7月28-29日と福岡で日本小児臨床アレルギー学会があり、35年前この会の前身である難治喘息研究会を始めた大先輩の先生方の話を聞きました。ステロイド吸入のなかった時代、ほんとに子どもの喘息の重症はひどかった。夜に眠れず起き上がって空気が入らない息をして発作に苦しむ子がたくさんいて、重症な子たちは、施設入院療法といって、親元を離れて病院で生活し学校に通っていたのです。われわれより年上の小児科医はたいていひとりかふたりは患者さんを喘息で亡くしています。たとえば1970年には20歳未満で喘息死した人は740人もいました。2010年以降は喘息でなくなる子どもは0から数人になっています。

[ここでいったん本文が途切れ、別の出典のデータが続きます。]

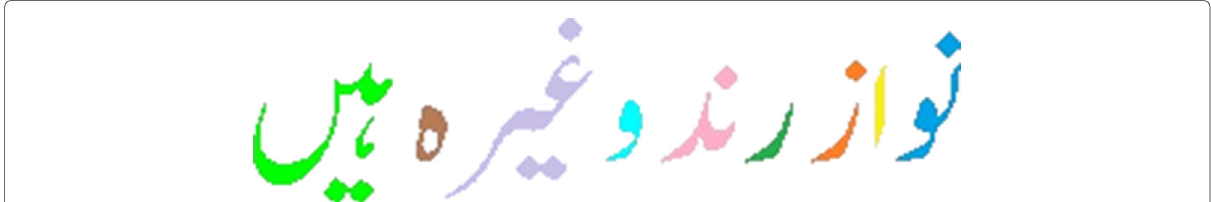
Fig. 11 Primary ligatures with respective secondary ligatures association (same color) forming complete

昔は喘息の子たちは発作で学校を休み、体育は見学し、運動会や遠足は行けず、という生活でした。今はちゃんと長期管理をして、学校や幼稚園も休まず、好きな運動をして思いっきり遊ぶ、当たり前の生活ができます。皆さん、夏休みもいっぱいあそんでね。
追記:7月30日の外来では、クループと、喘息+RS肺炎の患者さん二人が入院になり、7月の入院数は11人になりました。夏なのにRSウイルスが流行しており、0-1歳で熱が続き咳がだんだんひどくなる時は要注意です。
テレビドラマの医者になりたい?
最近テレビのドラマでは医療ものがはやりで、よくヒットするのだそうです。シリーズ化されてるのも多いですよね。私は、噂を聞いてときどき見ることもあるのですが、やはり見ると自分の知ってる医者の生活からするとリアリティがなくて、ちょっとしらけて、こんなんないよなーと思って、ずっと見続けることはないです。でも一般の方からすれば、医療ってこうあってほしいみたいなのがあって逆に人気なのでしょうね。

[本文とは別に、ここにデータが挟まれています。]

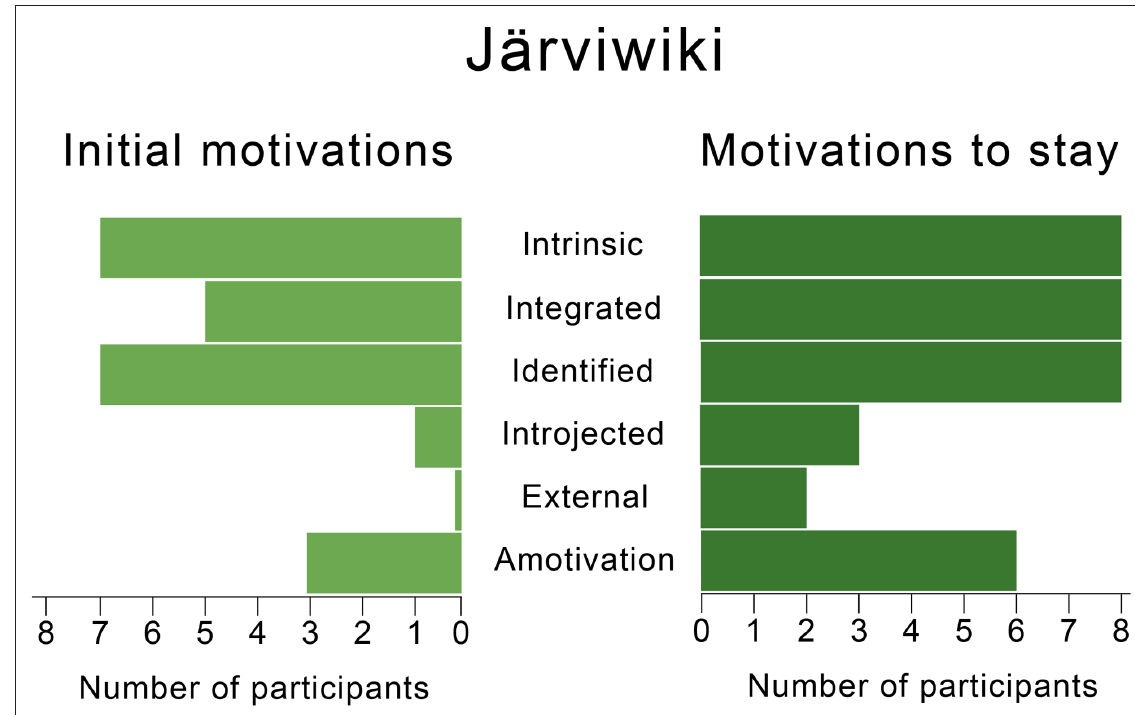
Figure 6: Values underlying participation among Järviwiki participants.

「私、失敗しないんで」というのが決め言葉のフリーランス外科医の美人女医のドラマは確かにおもしろい。かっこいいし、失敗しない、というのは医者に限らず人間の理想なのでこれほど受けるんでしょうね。しかし人間は失敗するものです。だからこそ慎重に、考えられるすべての準備をして医者は診療にあたるのです。外科医は病気のもとを切除してよくするという効果が目に見える治療をします。しかし手術はひとりではできず、必ずチームで行いますので、誰か突出した外科医がどこででも好きに手術する、というのは通常あまりないことです。チーム内の協力が欠かせないのです。優秀な外科医ほど、難しい手術の前には患者さんのデータを分析し、手術の方法をいくつか挙げ、何かアクシデントがあったときの対応をいくつも備えておきます。それは実際の手術時間の何倍もかかるのです。私なら失敗しないと豪語する医者より、黙って手術準備を完璧にする医者に手術してほしいなあ。
それからドラマでおかしいのは、大きな会議室でまるで株主総会みたいなカンファレンスを行ったりみんなで手術を鑑賞していることです。おいおい、みんな仕事あるだろう、病棟も外来も患者さんがいるのに、何してんだよーとつっこみをいれたくなります。
まあ、楽しみとしてのドラマなので目くじらたてることなく楽しんでいただければいいんでしょうが。あ、それと、どのドラマも若い美男美女、売れてる俳優さんを起用するのでそういう医者や看護師が活躍していますが、まあ、現場はベテランがしきりますので。統率する医師は禿げたり白髪だったりのおじちゃんが多いし、看護師長や主任もでーんとしたおばちゃんが多いです。若い奴はまだ下っ端。
現実、安心な治療は若いかっこいい美男美女という見かけではなく、経験の基づいた医師看護師のちゃんとした説明や指導や治療だと患者さんはわかっていただいていると思います。中身の充実が大切!